» **TASK STATEMENT**
Copy out the lines from the one that contains "18: (579, 1149)" through the one that contains "23: (264, 283)", swapping "1173" for "1174" and keeping everything else the same. Leave the pictures out of your answer.

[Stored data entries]
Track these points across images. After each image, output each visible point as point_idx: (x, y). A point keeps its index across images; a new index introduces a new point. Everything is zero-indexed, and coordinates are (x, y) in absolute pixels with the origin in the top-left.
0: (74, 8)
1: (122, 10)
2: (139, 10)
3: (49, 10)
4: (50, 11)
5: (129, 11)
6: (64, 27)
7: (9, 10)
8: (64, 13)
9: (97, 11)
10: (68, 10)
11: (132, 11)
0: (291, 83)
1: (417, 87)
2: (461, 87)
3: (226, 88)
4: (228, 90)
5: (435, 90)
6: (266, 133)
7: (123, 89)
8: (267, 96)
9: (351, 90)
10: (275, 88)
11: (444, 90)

---

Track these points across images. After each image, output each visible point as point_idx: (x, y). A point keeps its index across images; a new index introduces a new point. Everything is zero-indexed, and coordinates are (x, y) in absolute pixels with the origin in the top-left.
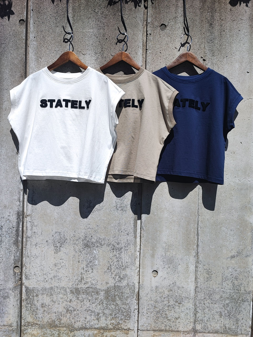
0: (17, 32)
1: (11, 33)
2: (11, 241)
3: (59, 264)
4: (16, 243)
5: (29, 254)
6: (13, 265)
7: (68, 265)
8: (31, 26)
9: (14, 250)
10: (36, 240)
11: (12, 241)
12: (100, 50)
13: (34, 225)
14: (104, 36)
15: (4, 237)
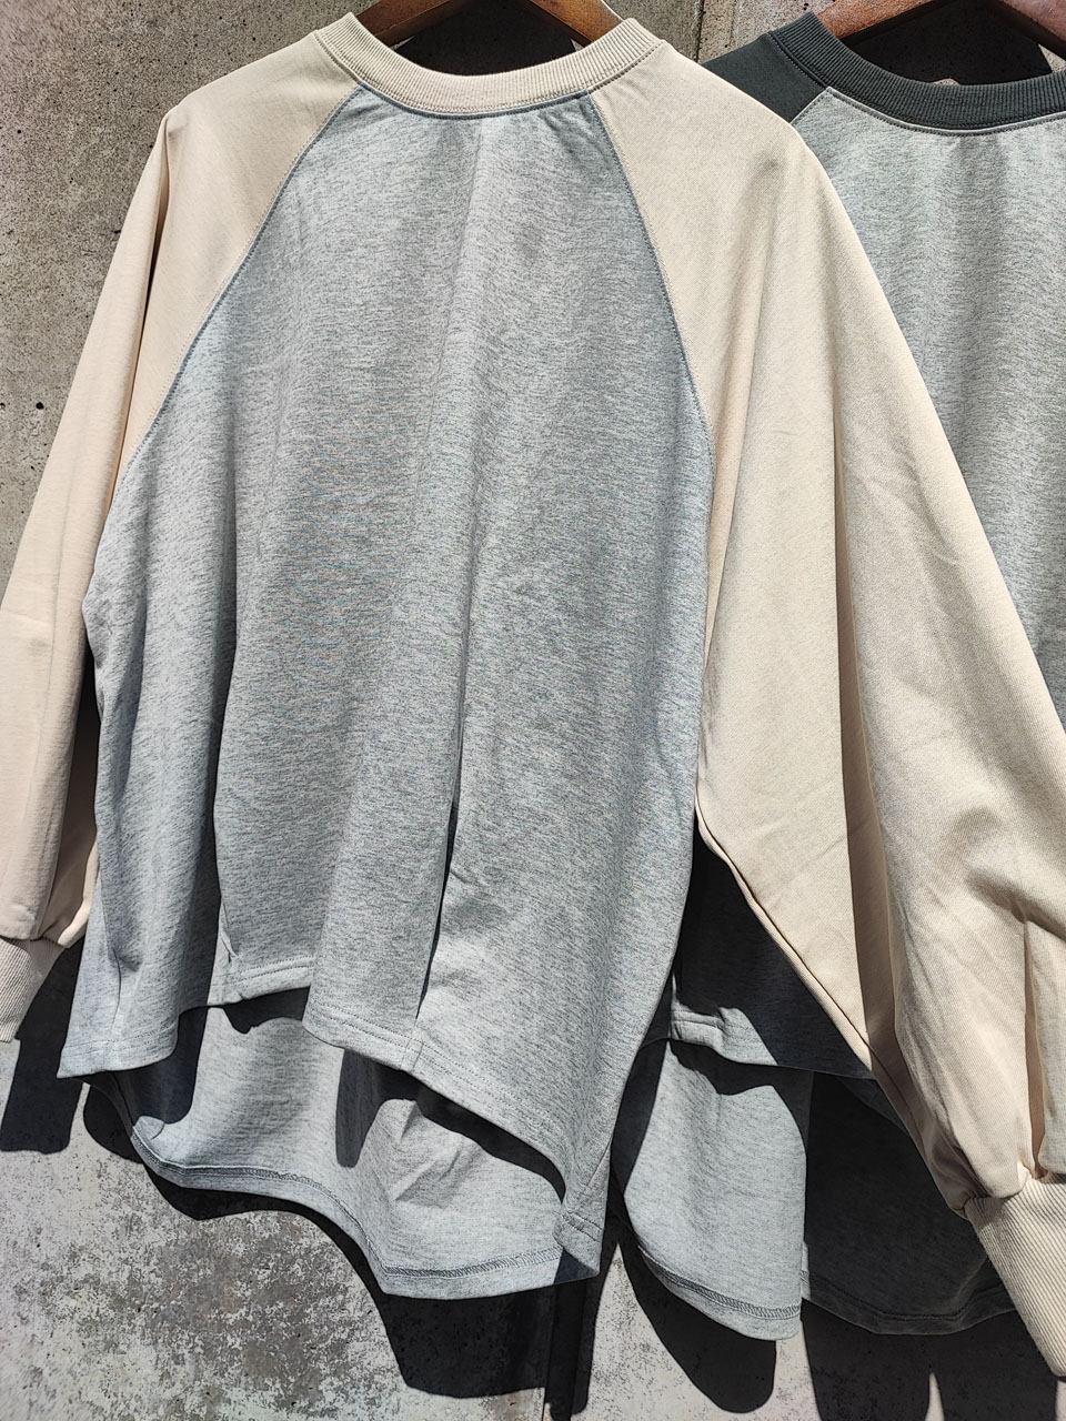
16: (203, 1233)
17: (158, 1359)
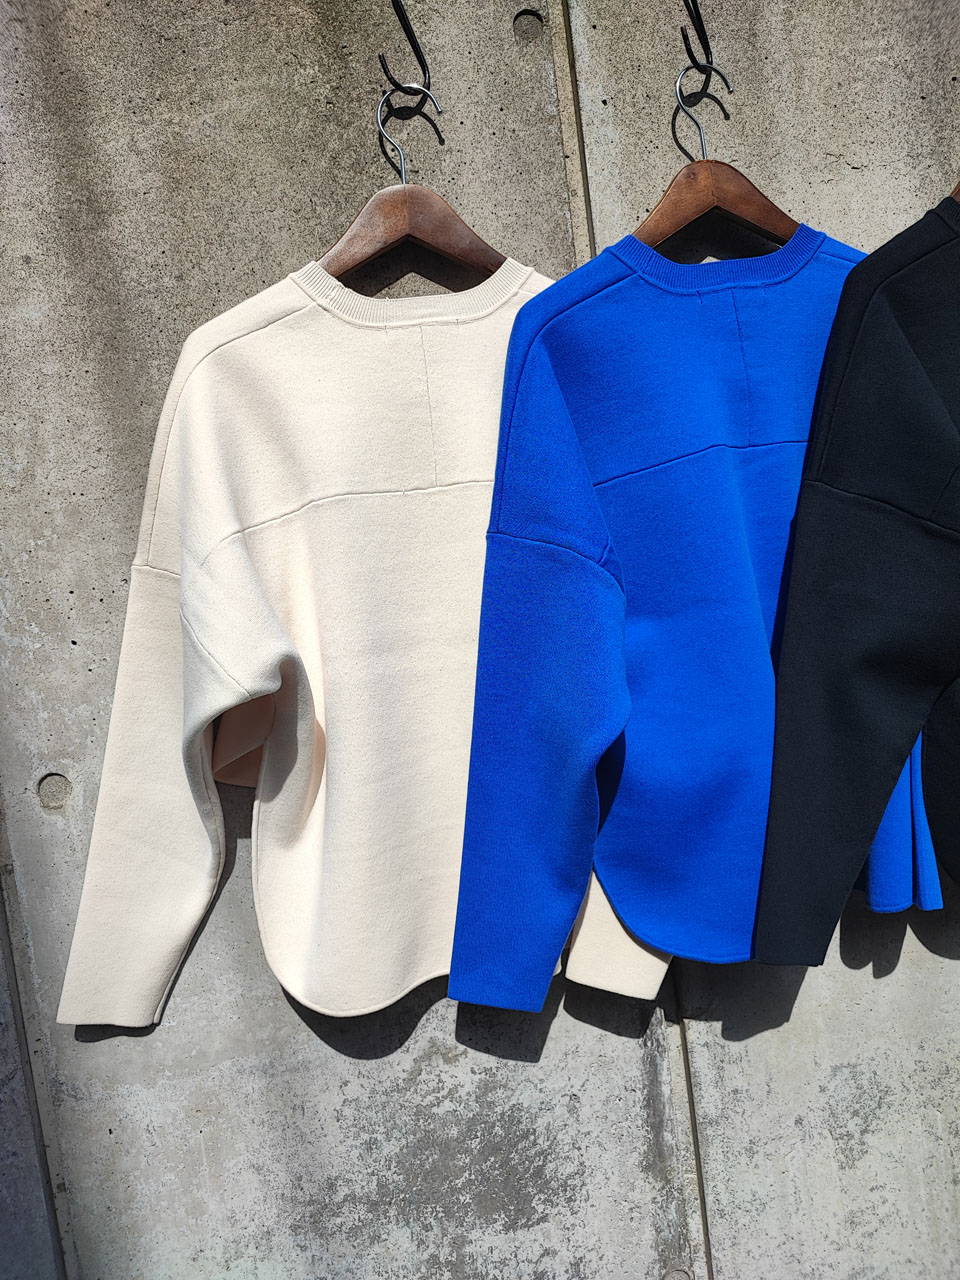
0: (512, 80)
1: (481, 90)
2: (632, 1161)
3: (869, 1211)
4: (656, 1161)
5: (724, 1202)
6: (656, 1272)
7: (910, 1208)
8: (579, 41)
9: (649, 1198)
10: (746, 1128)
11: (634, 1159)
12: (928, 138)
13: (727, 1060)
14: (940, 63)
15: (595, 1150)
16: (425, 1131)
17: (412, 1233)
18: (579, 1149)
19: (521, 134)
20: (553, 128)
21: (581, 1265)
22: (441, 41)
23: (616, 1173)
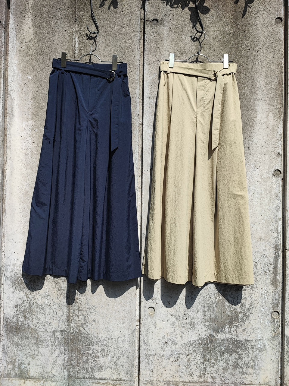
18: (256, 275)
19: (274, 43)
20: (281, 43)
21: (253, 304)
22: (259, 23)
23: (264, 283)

---

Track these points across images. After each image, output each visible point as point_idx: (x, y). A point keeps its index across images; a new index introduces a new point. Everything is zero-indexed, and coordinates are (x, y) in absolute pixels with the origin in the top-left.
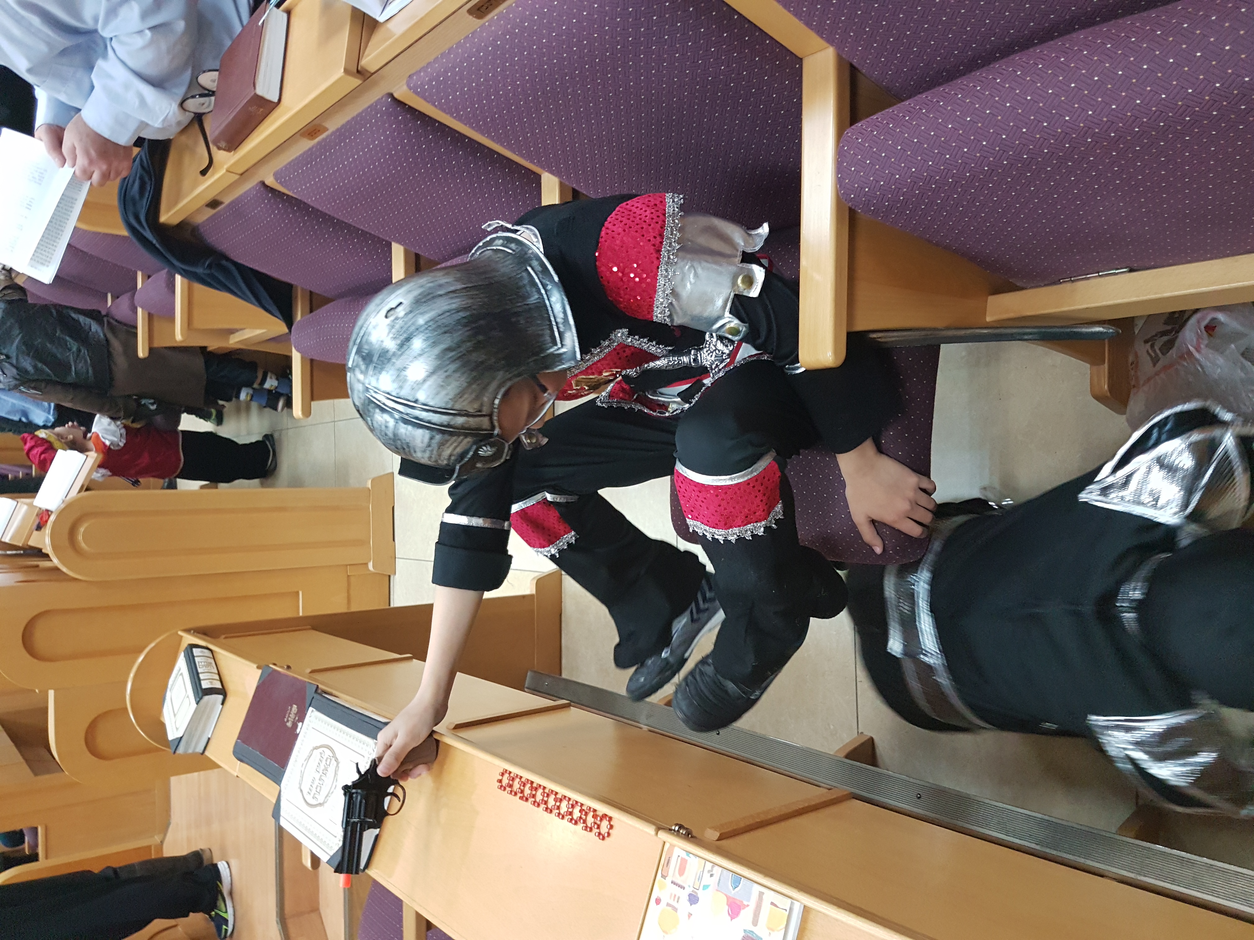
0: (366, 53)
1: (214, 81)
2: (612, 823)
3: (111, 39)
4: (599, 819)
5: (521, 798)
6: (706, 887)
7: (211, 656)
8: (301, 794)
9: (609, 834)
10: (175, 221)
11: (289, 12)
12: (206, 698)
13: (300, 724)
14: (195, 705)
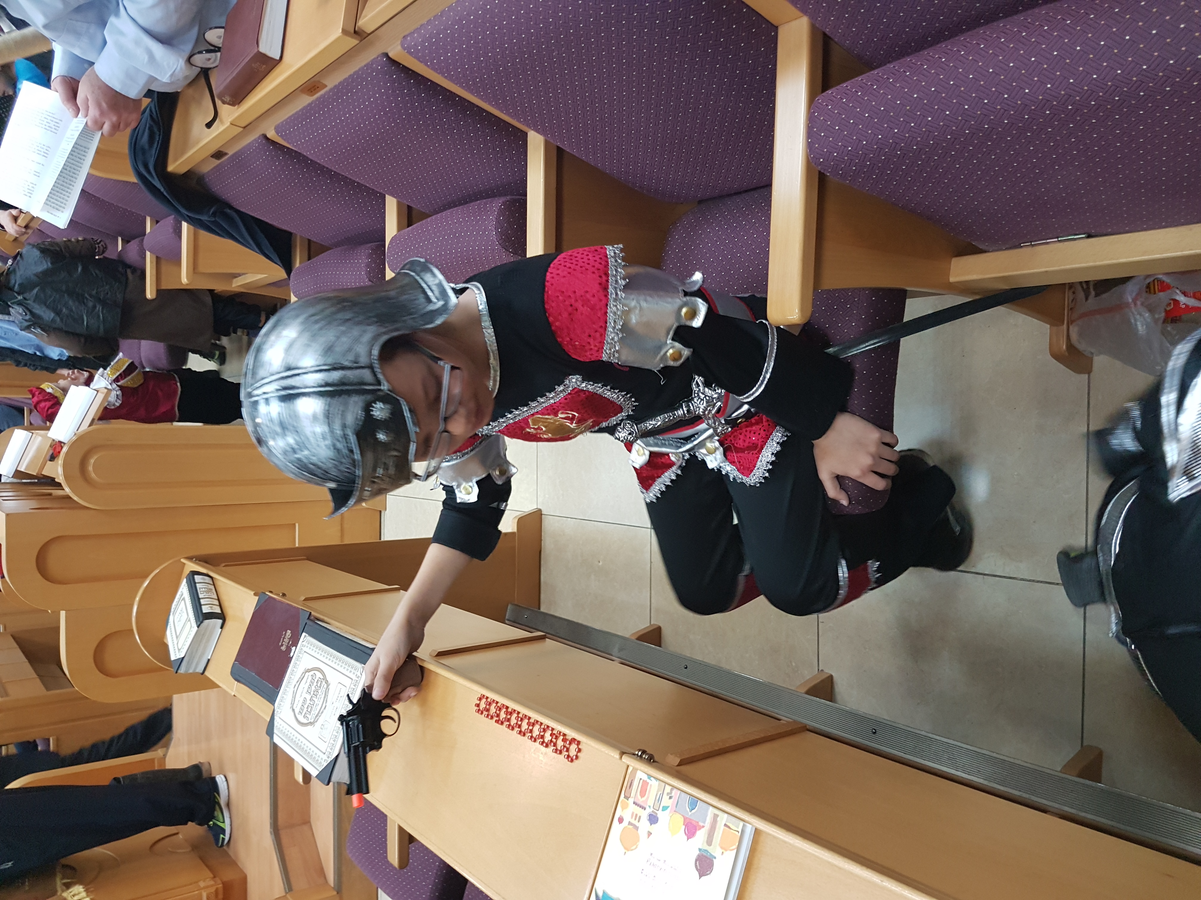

» **ANSWER SPACE**
18: (579, 1149)
19: (521, 134)
20: (553, 128)
21: (581, 1265)
22: (441, 41)
23: (616, 1174)
18: (256, 275)
19: (274, 43)
20: (281, 43)
21: (253, 304)
22: (259, 23)
23: (264, 283)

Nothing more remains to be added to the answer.